Goku é do Povo: Dragon Ball e Pokémon viraram febre nacional. Mais tarde, Naruto garantiu que as novas gerações continuassem correndo com os braços para trás.

Neymar e o Goku cravado no corpo
Neymar já foi desenhado por Yoichi Takahashi, o criador de Super Campeões. Takahashi fez artes oficiais do astro brasileiro com o traço clássico do anime.

O camisa 10 brasileiro selou de vez a sua conexão com a cultura pop nipônica ao fechar as costas com tatuagens de super-heróis. Bem no meio de suas costas, há uma imagem enorme e detalhada do Goku em sua versão Super Sayajin.

Será que a profecia de Tsubasa se cumprirá?
Se a realidade demorou a proporcionar esse jogo em um mata-mata de Copa do Mundo — já que em 2018 o Japão quase cruzou nosso caminho na Rússia, mas caiu para a Bélgica —, a ficção já havia escrito esse roteiro de forma cirúrgica.

O lendário anime Captain Tsubasa (o eterno Super Campeões) é a maior prova de amor do Japão ao futebol brasileiro. Na trama, o protagonista Oliver Tsubasa viaja ao Brasil para jogar nas categorias de base e no profissional do São Paulo Futebol Clube (rebatizado de Brancos no anime), sob a tutela do mentor Roberto Hongo.
E como termina a grande saga da vida de Tsubasa? No arco Rising Sun do mangá, o Japão enfrenta justamente a Seleção Brasileira na finalíssima dos Jogos Olímpicos de Madri.
No roteiro do criador Yoichi Takahashi, após uma batalha épica que vai para a prorrogação, o Japão vence o Brasil por 3 a 2 com um gol de bicicleta de Oliver Tsubasa. Nos desculpe, Takahashi. Desta vez não vai dar certo... Ao menos é isso que o torcedor brasileiro espera.
Espelho de Zico e a obsessão por Tóquio / Yokohama
Se no desenho eles nos venceram, na vida real o futebol japonês cresceu olhando para o Brasil como o grande mestre. A criação da J-League foi impulsionada por Zico, transformado em "Deus do Futebol" em Kashima.
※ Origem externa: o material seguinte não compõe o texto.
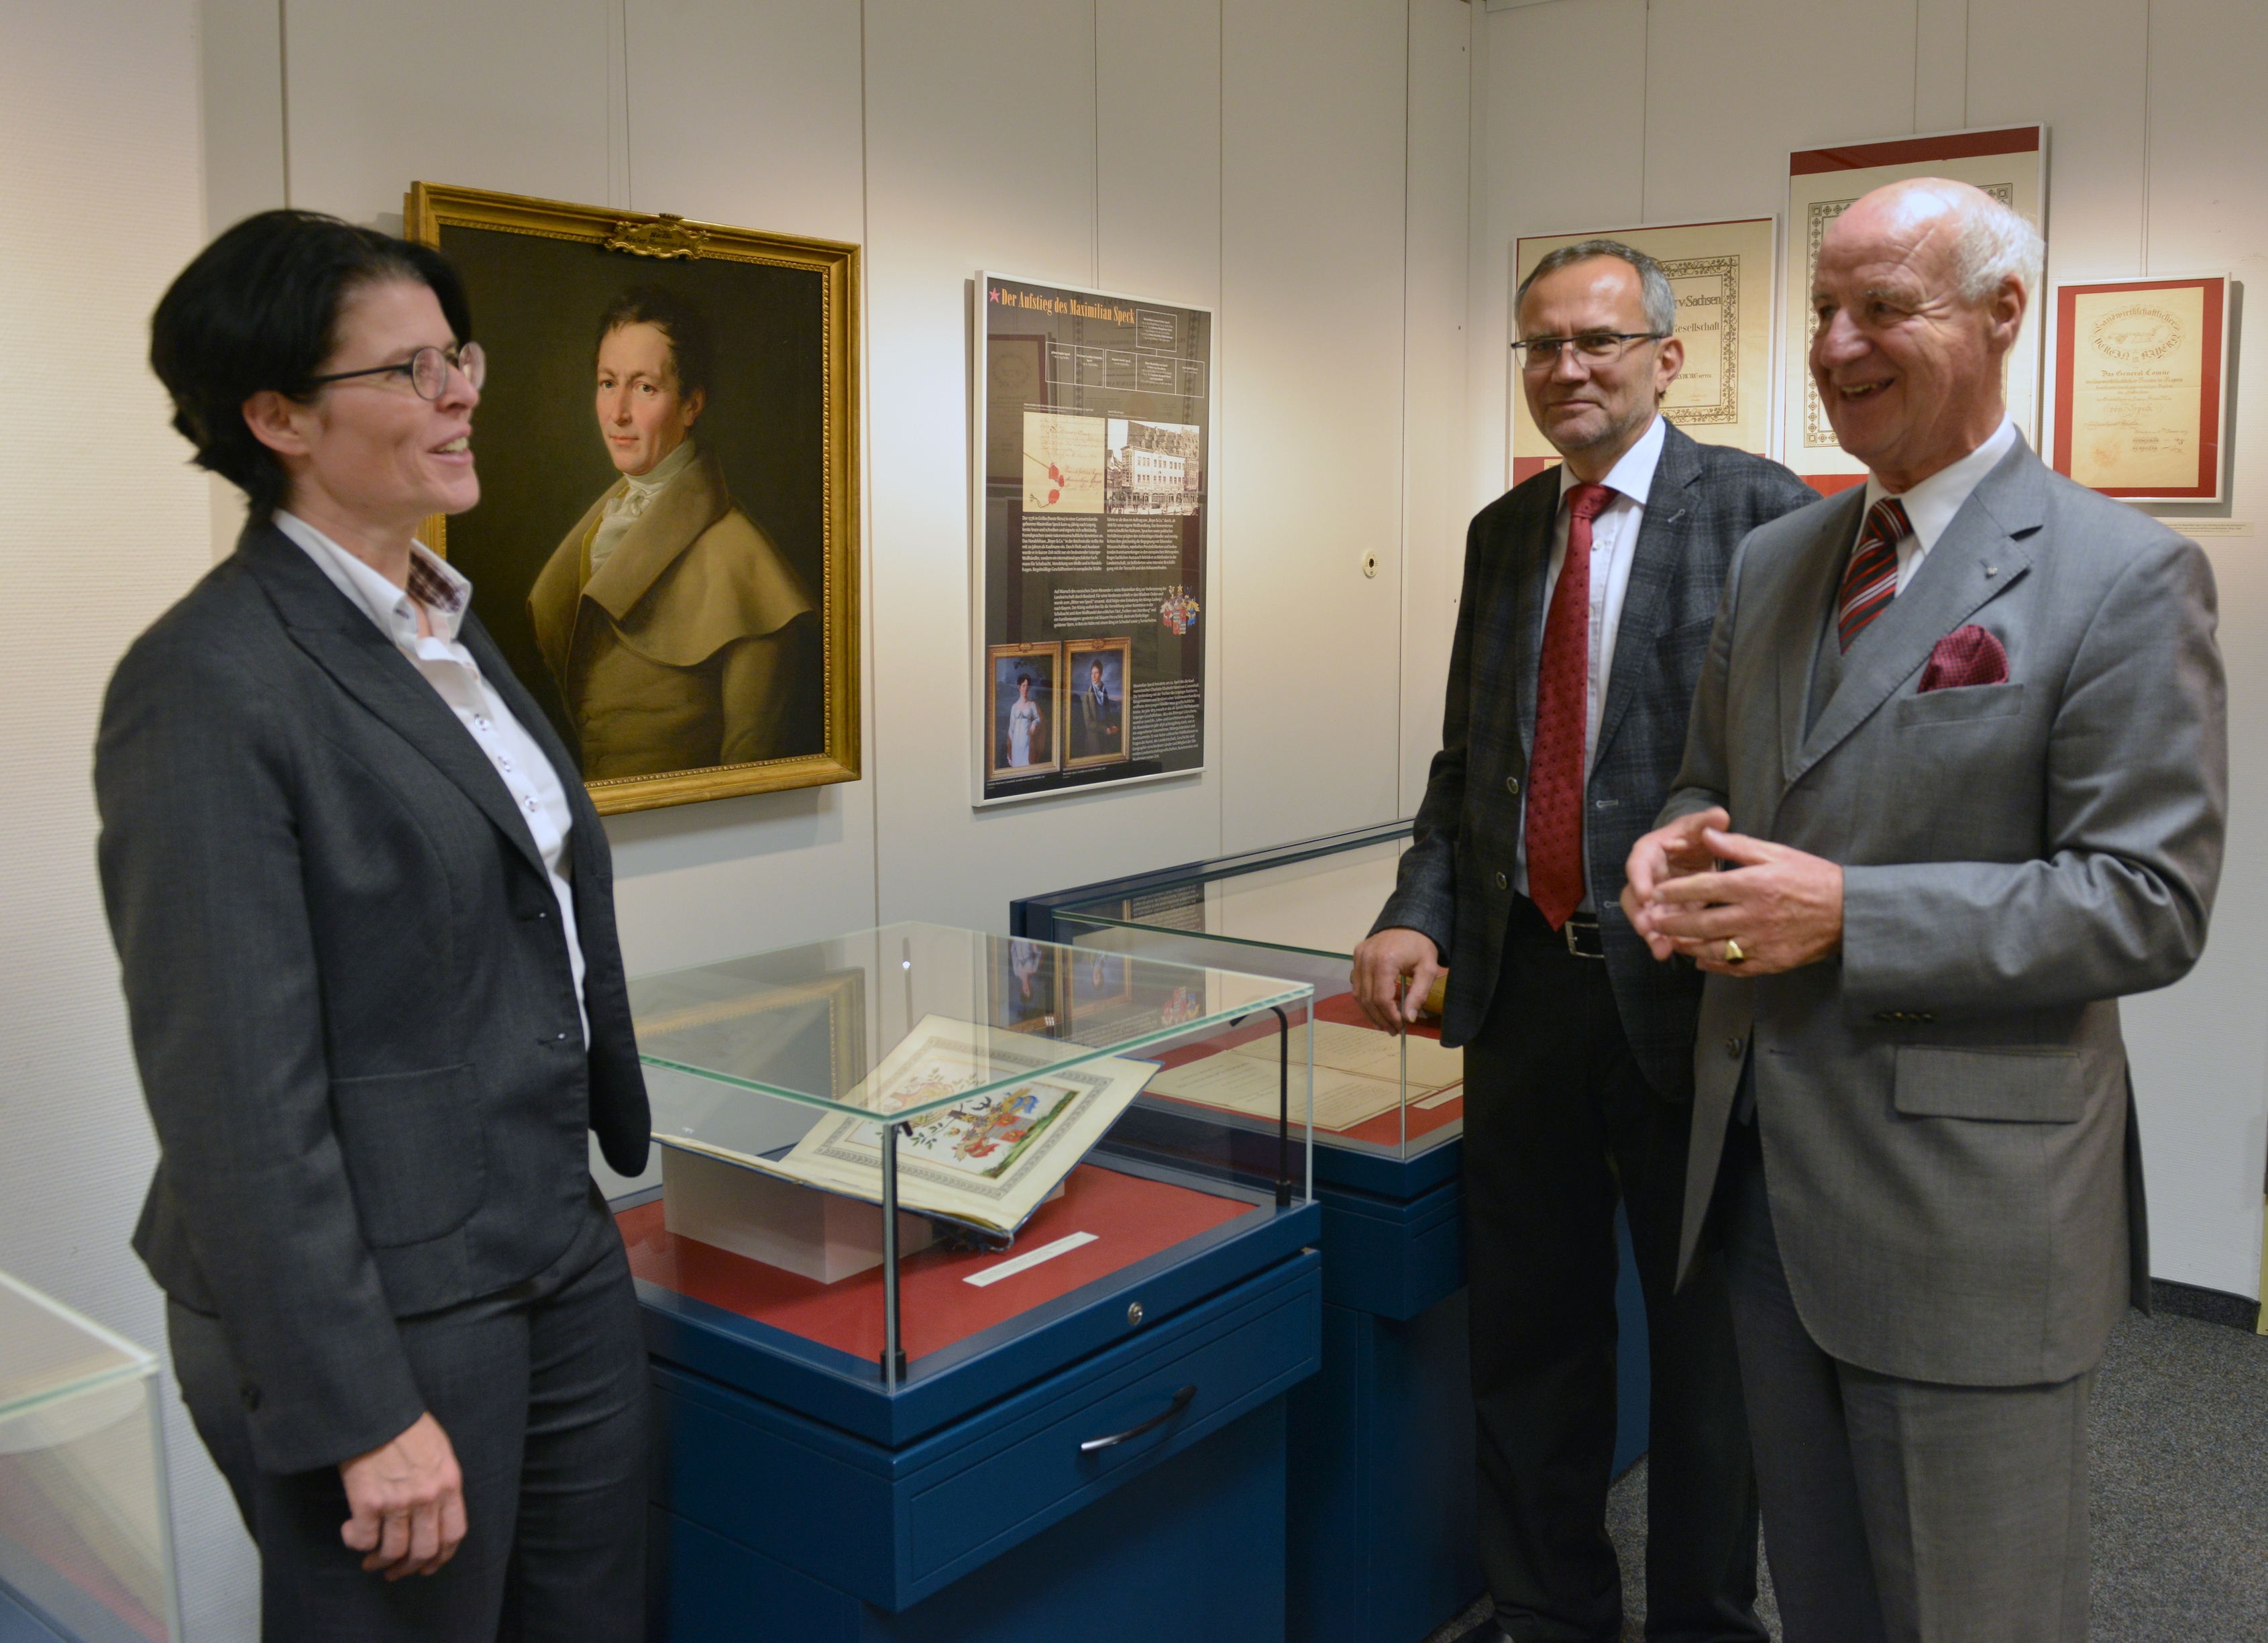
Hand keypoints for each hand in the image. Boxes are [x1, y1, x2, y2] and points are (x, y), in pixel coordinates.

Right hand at [339, 1412, 465, 1579]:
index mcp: (449, 1483)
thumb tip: (435, 1514)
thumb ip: (441, 1482)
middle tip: (395, 1570)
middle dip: (408, 1567)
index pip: (454, 1533)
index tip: (428, 1565)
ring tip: (371, 1560)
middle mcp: (427, 1496)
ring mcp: (398, 1501)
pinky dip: (355, 1542)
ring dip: (379, 1562)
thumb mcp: (440, 1450)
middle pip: (424, 1550)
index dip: (441, 1557)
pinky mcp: (367, 1502)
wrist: (375, 1409)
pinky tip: (350, 1532)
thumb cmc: (406, 1426)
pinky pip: (363, 1540)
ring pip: (393, 1551)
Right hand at [1349, 927, 1443, 1032]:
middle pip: (1368, 999)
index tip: (1400, 1027)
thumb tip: (1409, 1019)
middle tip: (1392, 1030)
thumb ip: (1418, 995)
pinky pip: (1356, 984)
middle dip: (1380, 1018)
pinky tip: (1375, 1009)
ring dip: (1370, 1012)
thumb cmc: (1421, 945)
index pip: (1381, 998)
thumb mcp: (1427, 969)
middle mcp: (1367, 958)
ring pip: (1358, 994)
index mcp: (1385, 961)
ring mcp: (1359, 956)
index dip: (1389, 1016)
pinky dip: (1364, 1000)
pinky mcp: (1357, 955)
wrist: (1410, 921)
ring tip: (1383, 1024)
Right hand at [1621, 808, 1730, 959]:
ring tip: (1661, 950)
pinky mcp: (1666, 913)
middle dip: (1639, 914)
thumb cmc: (1694, 834)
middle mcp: (1645, 877)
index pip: (1638, 863)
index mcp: (1649, 852)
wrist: (1696, 849)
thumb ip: (1708, 821)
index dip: (1639, 878)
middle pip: (1635, 897)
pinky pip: (1661, 929)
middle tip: (1646, 928)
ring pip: (1646, 918)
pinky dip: (1665, 941)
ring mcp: (1654, 898)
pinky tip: (1672, 953)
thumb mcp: (1700, 825)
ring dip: (1651, 935)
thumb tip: (1719, 817)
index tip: (1646, 894)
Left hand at [1633, 826, 1843, 975]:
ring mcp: (1762, 943)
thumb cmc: (1812, 877)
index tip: (1658, 893)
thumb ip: (1737, 845)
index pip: (1703, 888)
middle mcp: (1754, 916)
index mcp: (1753, 885)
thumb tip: (1706, 833)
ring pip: (1713, 950)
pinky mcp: (1771, 962)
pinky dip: (1713, 966)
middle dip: (1672, 924)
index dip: (1676, 891)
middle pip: (1701, 924)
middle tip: (1654, 921)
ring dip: (1688, 947)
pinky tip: (1700, 960)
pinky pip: (1734, 968)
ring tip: (1671, 940)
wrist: (1848, 912)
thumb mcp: (1776, 853)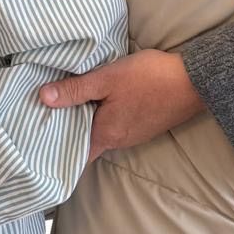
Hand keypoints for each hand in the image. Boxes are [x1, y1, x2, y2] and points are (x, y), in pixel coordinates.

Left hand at [40, 50, 205, 161]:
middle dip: (68, 132)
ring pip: (101, 132)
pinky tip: (96, 101)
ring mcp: (133, 134)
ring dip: (86, 122)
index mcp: (106, 135)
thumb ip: (75, 90)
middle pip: (87, 142)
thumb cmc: (148, 79)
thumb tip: (42, 98)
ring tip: (64, 106)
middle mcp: (118, 141)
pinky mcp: (143, 123)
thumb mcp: (106, 79)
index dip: (58, 149)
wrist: (193, 81)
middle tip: (44, 118)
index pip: (75, 154)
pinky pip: (115, 125)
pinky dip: (102, 117)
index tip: (39, 141)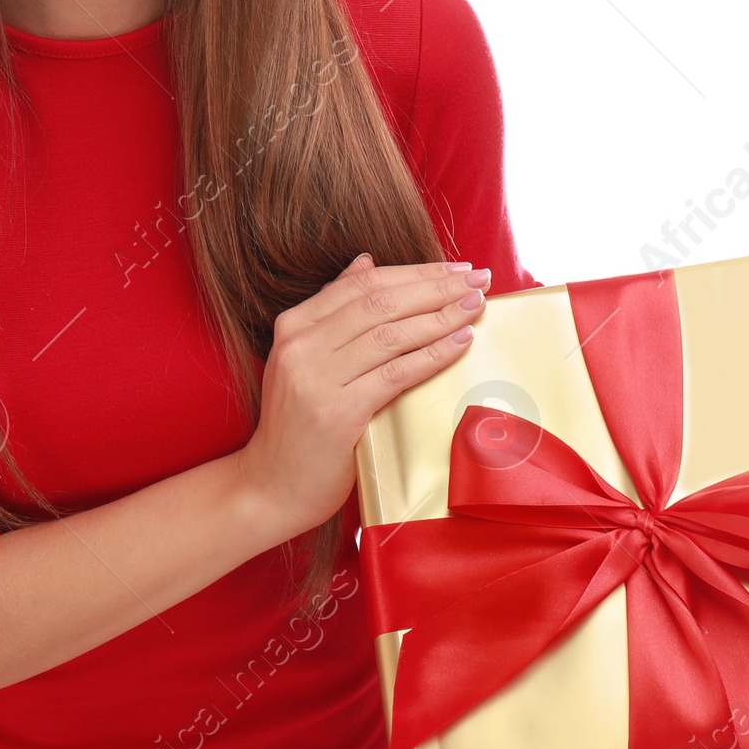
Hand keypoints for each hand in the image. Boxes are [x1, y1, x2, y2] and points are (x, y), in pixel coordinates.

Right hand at [233, 252, 490, 540]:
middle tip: (477, 278)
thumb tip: (366, 262)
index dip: (414, 271)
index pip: (362, 283)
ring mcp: (316, 378)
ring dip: (441, 316)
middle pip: (380, 301)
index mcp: (294, 325)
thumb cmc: (298, 425)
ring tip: (475, 306)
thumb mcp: (305, 358)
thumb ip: (333, 312)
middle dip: (435, 286)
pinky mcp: (338, 413)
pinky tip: (460, 343)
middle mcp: (301, 344)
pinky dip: (433, 354)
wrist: (271, 486)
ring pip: (392, 333)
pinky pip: (396, 373)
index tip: (453, 267)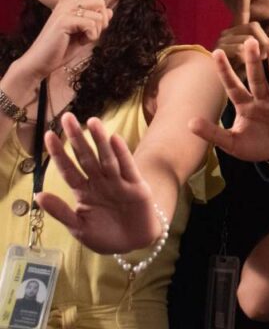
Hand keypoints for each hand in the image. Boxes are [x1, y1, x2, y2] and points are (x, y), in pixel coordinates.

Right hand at [18, 0, 110, 79]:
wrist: (42, 62)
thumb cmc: (63, 47)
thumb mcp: (85, 34)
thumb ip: (97, 22)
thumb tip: (109, 11)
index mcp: (67, 3)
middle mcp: (65, 3)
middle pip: (101, 4)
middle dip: (102, 22)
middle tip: (86, 34)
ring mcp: (64, 11)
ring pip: (100, 16)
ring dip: (96, 32)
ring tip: (79, 39)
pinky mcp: (65, 20)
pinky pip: (92, 25)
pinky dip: (91, 37)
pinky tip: (77, 41)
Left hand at [36, 113, 162, 253]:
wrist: (132, 245)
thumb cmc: (104, 235)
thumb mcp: (79, 227)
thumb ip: (60, 211)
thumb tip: (37, 196)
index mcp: (84, 191)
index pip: (68, 169)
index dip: (59, 153)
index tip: (49, 135)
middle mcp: (100, 183)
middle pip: (86, 157)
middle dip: (77, 138)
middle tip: (68, 117)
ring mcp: (118, 183)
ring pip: (106, 158)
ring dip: (99, 140)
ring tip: (92, 121)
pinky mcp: (136, 187)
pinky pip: (127, 168)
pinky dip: (122, 154)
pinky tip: (114, 139)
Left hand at [189, 38, 268, 161]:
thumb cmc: (256, 145)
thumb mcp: (232, 143)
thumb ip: (213, 133)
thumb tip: (189, 123)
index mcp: (245, 106)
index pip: (233, 86)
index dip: (225, 71)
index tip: (216, 53)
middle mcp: (263, 100)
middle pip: (257, 79)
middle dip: (253, 61)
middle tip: (250, 41)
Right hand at [215, 0, 268, 75]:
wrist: (224, 90)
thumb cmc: (244, 74)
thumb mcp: (257, 59)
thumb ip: (266, 47)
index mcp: (237, 30)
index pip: (242, 10)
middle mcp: (228, 32)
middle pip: (253, 27)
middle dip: (264, 41)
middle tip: (267, 55)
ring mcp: (222, 40)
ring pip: (248, 39)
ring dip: (257, 53)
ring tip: (253, 64)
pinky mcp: (219, 50)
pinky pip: (239, 50)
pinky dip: (246, 59)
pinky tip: (240, 65)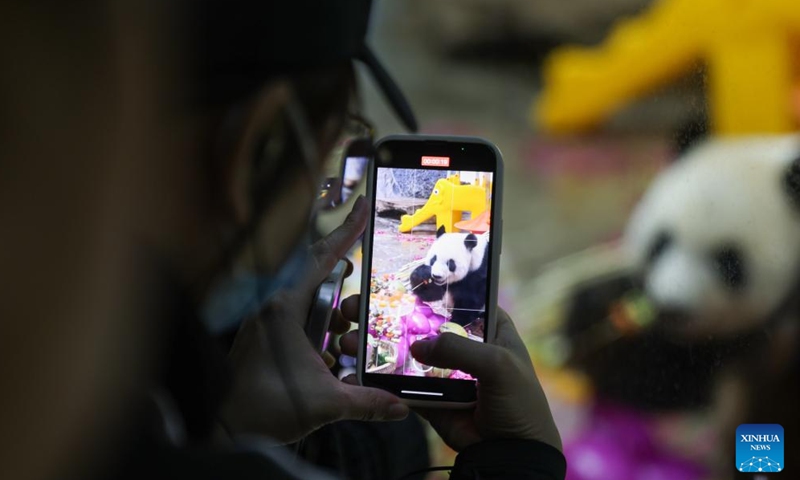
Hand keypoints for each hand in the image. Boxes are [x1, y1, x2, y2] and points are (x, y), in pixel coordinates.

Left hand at [218, 196, 408, 444]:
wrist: (222, 429)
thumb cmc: (261, 407)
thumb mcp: (324, 403)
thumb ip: (366, 401)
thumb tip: (400, 406)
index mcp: (285, 308)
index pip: (322, 259)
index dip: (346, 232)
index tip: (362, 208)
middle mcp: (273, 308)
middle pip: (319, 282)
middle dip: (345, 297)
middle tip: (359, 314)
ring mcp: (266, 322)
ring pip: (309, 305)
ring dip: (333, 321)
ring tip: (344, 344)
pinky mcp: (264, 338)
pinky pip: (298, 323)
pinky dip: (318, 335)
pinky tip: (328, 359)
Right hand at [340, 299, 560, 452]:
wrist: (511, 455)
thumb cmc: (519, 403)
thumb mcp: (498, 365)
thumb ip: (459, 348)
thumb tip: (418, 346)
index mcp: (491, 330)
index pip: (462, 301)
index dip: (435, 290)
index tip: (400, 279)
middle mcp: (466, 347)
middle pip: (426, 325)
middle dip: (394, 316)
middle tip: (361, 305)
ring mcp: (445, 372)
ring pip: (409, 354)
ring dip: (381, 347)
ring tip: (352, 338)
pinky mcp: (430, 398)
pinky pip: (402, 386)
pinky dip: (382, 381)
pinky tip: (358, 370)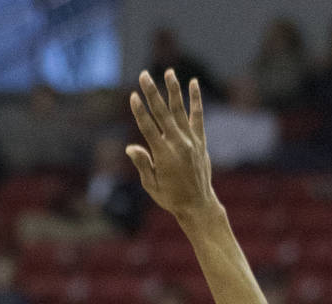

Para os clubes brasileiros, cruzar o mundo rumo a Tóquio ou Yokohama sempre foi o ápice da glória. O solo japonês coroou o Flamengo de Zico em 81, o Grêmio de Renato Gaúcho em 83, o São Paulo de Telê Santana no bicampeonato de 92/93, e a própria Seleção Brasileira no Pentacampeonato em 2002.
Ayrton Senna e o Japão
Se os gramados uniram os dois países, as pistas de Fórmula 1 selaram uma paixão mítica. Ayrton Senna era tratado como um verdadeiro semideus no Japão, uma idolatria impulsionada por sua parceria histórica com os motores da gigante japonesa Honda.
O circuito de Suzuka, palco onde Senna garantiu seus três títulos mundiais (1988, 1990 e 1991), tornou-se solo sagrado para o automobilismo nacional.
Até hoje, mais de três décadas depois, o carisma e o legado de Senna permanecem vivos na memória dos japoneses, servindo como uma das pontes afetivas mais bonitas e indestrutíveis entre o Brasil e a Terra do Sol Nascente.
O Japão sempre foi o palco dos nossos sonhos mais felizes. Que não seja, desta vez, dos nossos pesadelos...
A Copa do Mundo de 2026 será realizada de 11 de junho a 19 de julho nos Estados Unidos, Canadá e México. O torneio conta com 48 seleções, 104 jogos e será disputado em 16 estádios.